Your goal
Can you rewrite the lines below, substituting "lidmaatschap" for "abonnement" and keeping everything else the same?

Supplied entries
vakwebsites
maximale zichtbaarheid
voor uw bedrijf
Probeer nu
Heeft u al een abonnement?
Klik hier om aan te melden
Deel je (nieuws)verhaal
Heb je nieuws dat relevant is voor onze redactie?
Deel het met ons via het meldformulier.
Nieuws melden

Output for this task
vakwebsites
maximale zichtbaarheid
voor uw bedrijf
Probeer nu
Heeft u al een lidmaatschap?
Klik hier om aan te melden
Deel je (nieuws)verhaal
Heb je nieuws dat relevant is voor onze redactie?
Deel het met ons via het meldformulier.
Nieuws melden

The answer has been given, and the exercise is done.